From what I could see today, Redhook looks like it consists of the Redhook Houses, a vast, sprawling complex of redbrick apartment houses; Redhook Park and the Redhook athletic fields, a vast, sprawling complex of baseball fields, soccer fields, handball courts, and parkland; warehouse buildings . . . and Ikea.

From there I walked home by way of Gowanus and Boerum Hill, both the kind of quiet, out of the way neighborhoods that appeal to me.

I am tired from so much typing. I wanted to get in the giglio feast at Our Lady of Mt. Carmel nearby me in Williamsburg and even start adding photos, but I haven’t the energy right now.

I hope to pull this blog together soon. The walking takes up so much energy that there isn’t a lot left over for writing.

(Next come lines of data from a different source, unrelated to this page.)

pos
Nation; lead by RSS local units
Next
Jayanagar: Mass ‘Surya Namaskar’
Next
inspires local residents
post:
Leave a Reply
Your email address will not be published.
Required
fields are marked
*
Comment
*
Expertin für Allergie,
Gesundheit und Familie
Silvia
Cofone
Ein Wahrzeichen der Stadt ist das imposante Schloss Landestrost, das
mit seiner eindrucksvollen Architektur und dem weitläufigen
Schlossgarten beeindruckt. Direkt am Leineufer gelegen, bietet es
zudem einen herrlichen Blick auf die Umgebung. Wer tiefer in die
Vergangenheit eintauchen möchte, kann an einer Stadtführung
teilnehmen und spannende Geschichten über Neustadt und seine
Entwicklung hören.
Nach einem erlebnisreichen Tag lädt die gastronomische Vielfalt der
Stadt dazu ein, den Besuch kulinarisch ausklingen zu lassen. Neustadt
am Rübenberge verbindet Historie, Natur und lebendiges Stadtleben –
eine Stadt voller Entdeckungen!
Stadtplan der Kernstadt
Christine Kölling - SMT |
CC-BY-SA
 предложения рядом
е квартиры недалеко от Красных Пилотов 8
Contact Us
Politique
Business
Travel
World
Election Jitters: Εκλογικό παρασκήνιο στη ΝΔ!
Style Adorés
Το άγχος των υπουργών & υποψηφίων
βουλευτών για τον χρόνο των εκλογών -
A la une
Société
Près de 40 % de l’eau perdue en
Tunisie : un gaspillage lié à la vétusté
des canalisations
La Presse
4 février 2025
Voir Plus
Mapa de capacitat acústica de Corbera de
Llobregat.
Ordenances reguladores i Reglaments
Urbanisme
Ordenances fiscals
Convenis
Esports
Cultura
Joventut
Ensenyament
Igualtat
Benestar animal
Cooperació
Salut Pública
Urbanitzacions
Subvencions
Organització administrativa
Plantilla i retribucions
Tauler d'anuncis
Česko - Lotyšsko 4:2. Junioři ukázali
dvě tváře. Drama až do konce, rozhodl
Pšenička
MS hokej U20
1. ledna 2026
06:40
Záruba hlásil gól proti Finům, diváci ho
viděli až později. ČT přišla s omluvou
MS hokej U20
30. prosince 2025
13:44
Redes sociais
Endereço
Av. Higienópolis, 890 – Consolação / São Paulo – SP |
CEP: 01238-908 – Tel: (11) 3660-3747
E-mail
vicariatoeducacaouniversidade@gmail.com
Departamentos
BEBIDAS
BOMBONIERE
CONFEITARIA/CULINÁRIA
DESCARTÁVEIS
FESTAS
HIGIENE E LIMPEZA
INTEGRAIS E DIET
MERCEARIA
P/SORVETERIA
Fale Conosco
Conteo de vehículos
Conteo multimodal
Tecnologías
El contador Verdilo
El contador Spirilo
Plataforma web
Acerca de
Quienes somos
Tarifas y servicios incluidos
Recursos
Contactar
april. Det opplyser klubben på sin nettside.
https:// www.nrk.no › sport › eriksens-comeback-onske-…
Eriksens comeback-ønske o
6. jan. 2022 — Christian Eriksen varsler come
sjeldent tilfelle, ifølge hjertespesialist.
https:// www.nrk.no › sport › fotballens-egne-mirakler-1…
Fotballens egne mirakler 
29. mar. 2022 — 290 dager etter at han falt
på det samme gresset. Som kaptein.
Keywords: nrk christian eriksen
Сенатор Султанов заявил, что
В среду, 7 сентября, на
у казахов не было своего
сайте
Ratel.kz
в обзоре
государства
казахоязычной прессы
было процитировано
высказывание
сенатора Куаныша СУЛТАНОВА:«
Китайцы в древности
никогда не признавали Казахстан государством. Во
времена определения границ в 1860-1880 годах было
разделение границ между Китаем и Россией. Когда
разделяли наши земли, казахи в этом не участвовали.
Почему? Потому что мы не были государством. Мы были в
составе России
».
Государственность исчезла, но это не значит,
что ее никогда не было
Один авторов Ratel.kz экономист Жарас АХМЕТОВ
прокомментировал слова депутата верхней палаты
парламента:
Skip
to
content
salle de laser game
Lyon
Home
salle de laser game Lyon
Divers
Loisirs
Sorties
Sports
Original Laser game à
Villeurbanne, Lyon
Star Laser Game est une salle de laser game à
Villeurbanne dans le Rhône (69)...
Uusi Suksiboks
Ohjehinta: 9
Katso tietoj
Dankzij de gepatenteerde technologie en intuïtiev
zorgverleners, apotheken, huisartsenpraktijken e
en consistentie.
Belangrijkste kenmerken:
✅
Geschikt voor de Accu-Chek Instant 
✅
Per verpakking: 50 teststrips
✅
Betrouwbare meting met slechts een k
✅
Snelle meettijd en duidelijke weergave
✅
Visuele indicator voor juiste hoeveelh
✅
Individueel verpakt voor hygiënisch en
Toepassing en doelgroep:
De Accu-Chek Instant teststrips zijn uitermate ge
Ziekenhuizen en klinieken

Anyway . . . as far as I can tell, I have yet to get to and through Gravesend and Coney Island (and more of Borough Park, which I really just skirted back in May), and also what I guess would be the far eastern end: Flatlands, East Flatbush, and Canarsie.

I’d also like to get down to Floyd Bennett Field and into Mill Basin, for completeness sake if nothing else, and then perhaps spend the autumn filling in the blank spaces.